New York Post Page Six September 21, 2016
Terry Jones, one of the founding members of comedy troupe Monty Python, has been diagnosed with dementia.
In a statement released by Britain’s film academy, a representative says the 74-year-old has primary progressive aphasia, which erodes the ability to use language. As a result, Jones can no longer give interviews.
News of Jones’ illness came in a statement announcing he is to receive an award for outstanding contribution to film and television from the academy’s Welsh branch.
In the late 1960s, Jones, John Cleese, Michael Palin, Eric Idle, Terry Gilliam and the late Graham Chapman formed the surreal and anarchic Monty Python’s Flying Circus.
Jones directed the Python films “Life Of Brian” and “Monty Python’s The Meaning Of Life.” With Gilliam, he co-directed “Monty Python and The Holy Grail.”
5 comments:
Dementia is not really crazy.
It's really a loss of memory or other functions.
Just sayin'.
Terry Jones was the one who liked to show his bum. That's all I can remember about him.
I guess Monty Python was funny in a tittering kind of way. But never ever did it deliver a belly laugh.
Bits I remember best: the dead parrot sketch; department of silly walks; upper class twits on a pitch (I think that's the Brit term for a playing field, but I could be wrong).

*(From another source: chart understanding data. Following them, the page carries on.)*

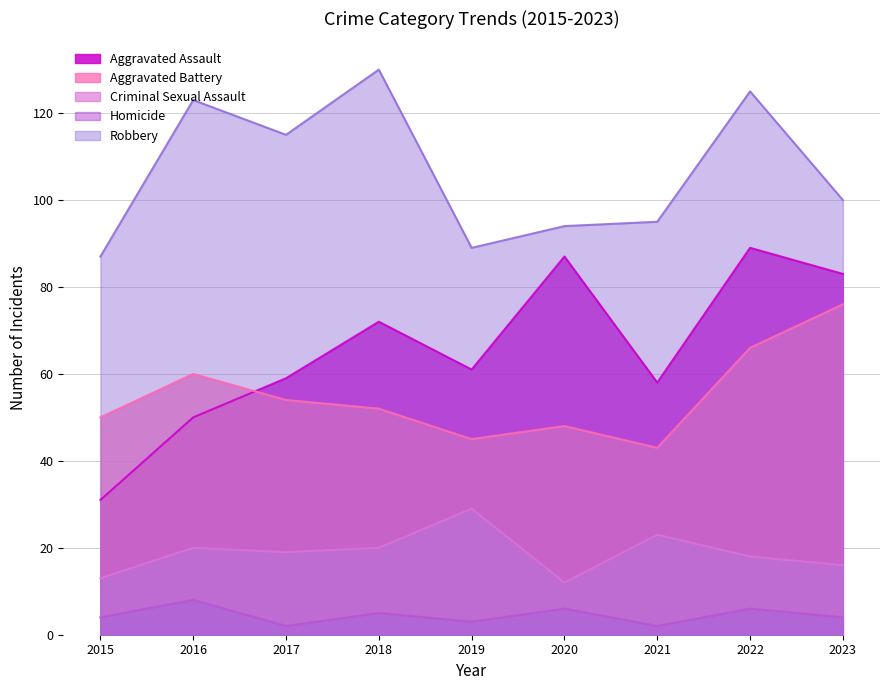

Where is the first local maximum for Criminal Sexual Assault?

2016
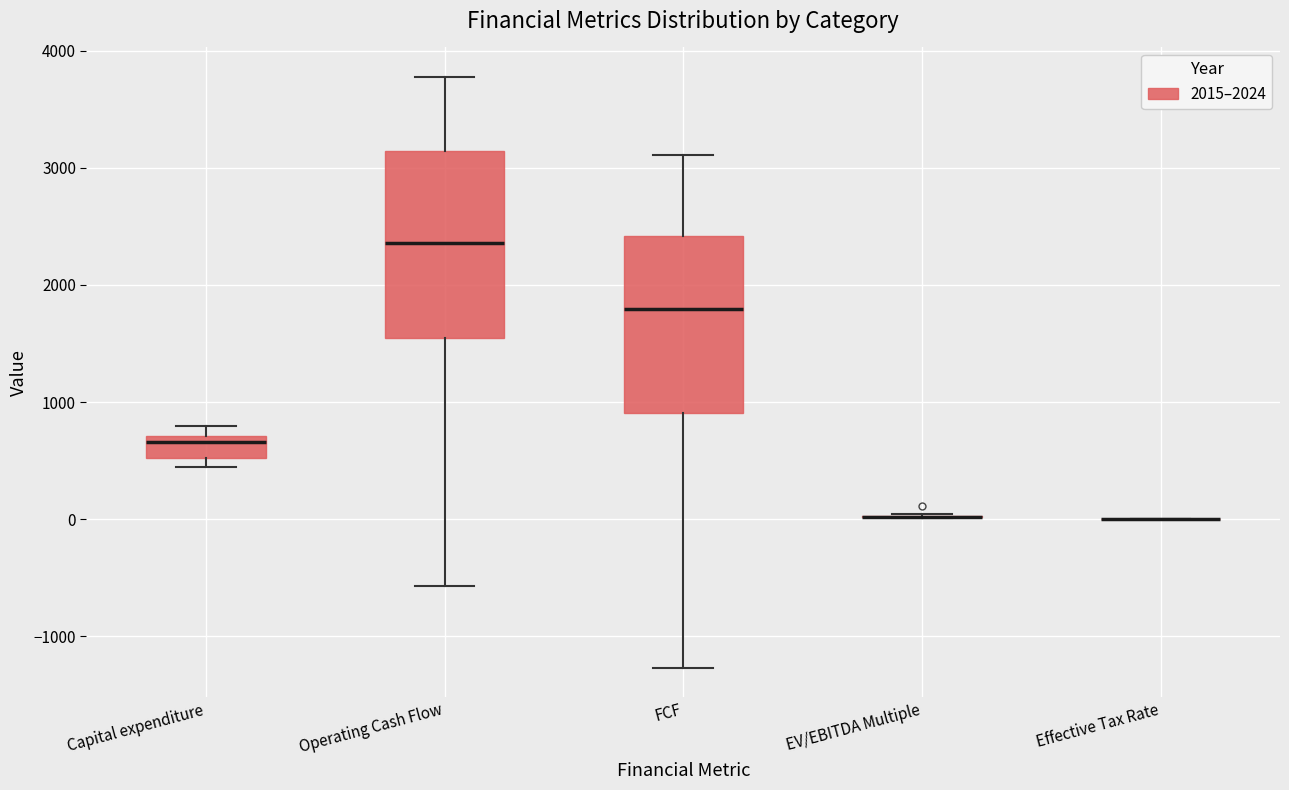

Reading left to right, read every box against the y-axis: the position of its median line, the range the box covers, and the ends of its whiskers. The values are not printed on the chart, so give them approximately, as read against the axis.

Capital expenditure: median 700 (just below the box's upper edge), box 500 to 700, whiskers 400 to 800
Operating Cash Flow: median 2400, box 1500 to 3100, whiskers -600 to 3800
FCF: median 1800, box 900 to 2400, whiskers -1300 to 3100
EV/EBITDA Multiple: box collapsed to a line at 0, whiskers 0 to 0
Effective Tax Rate: box collapsed to a line at 0, whiskers 0 to 0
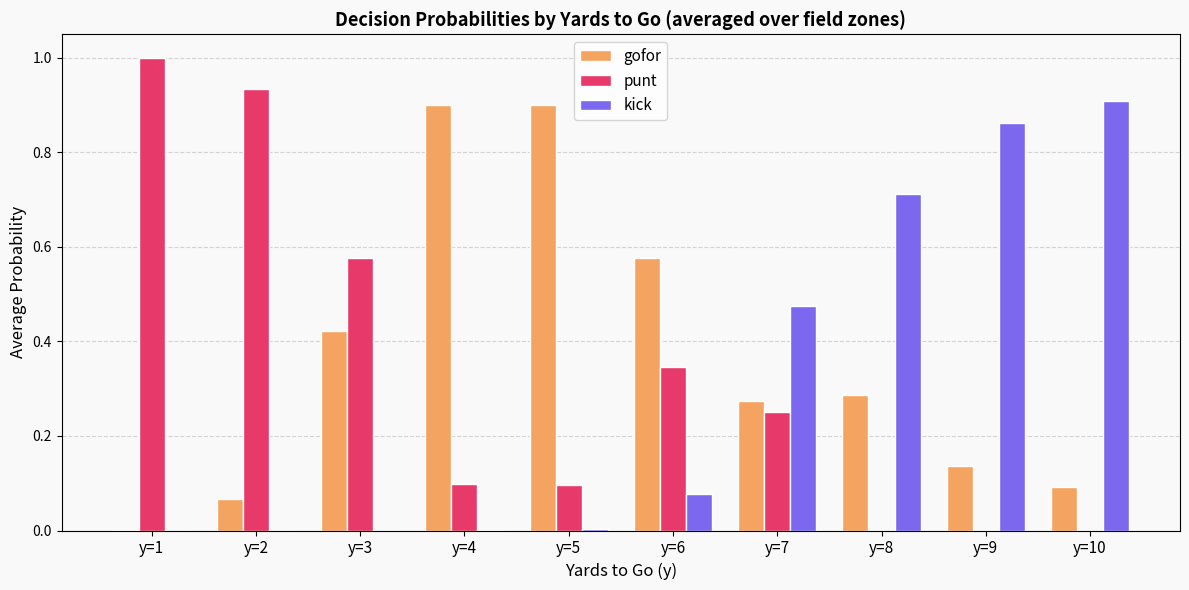

Count the number of categories in the chart.

10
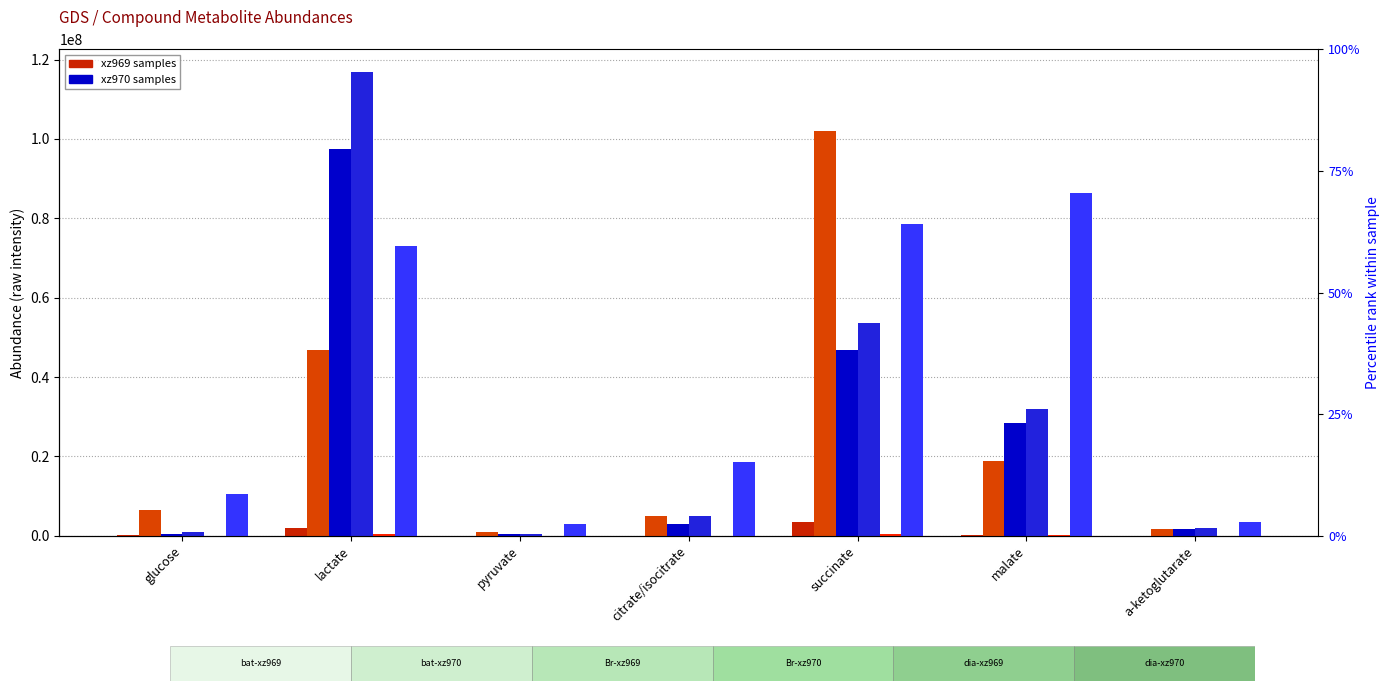

What is the difference between the Br-xz969 values at succinate and lactate?

50601317.9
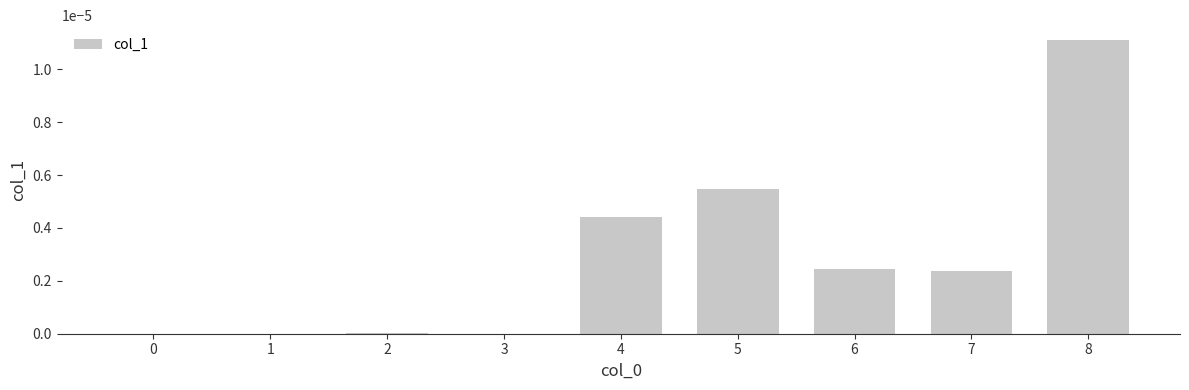

Which has a higher value, 7 or 6?

6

At least Terry Jones was entertaining and the fate of the country was not in his hands.
Can't say the same for Hillary.
The Beatles and Monty Python have a much higher mortality rate than the Rolling Stones. Life teaches us very few useful moral lessons.
I was stationed in the UK during the height of Monty Pythons run. As funny as it was for American audiences, they still missed about a quarter of the humor as much of it consisted of quick asides about current local British politics and cultural quirks which the average American would never pick up unless living in the UK at the time.
PS: I might say the same is true for "Ab-Fab" (Absolutely Fabulous) much of which gets its humor by referral back to the England of Monty Python times (the "Swinging Sixties") and thus, good as it is, much goes over the heads of current American audiences.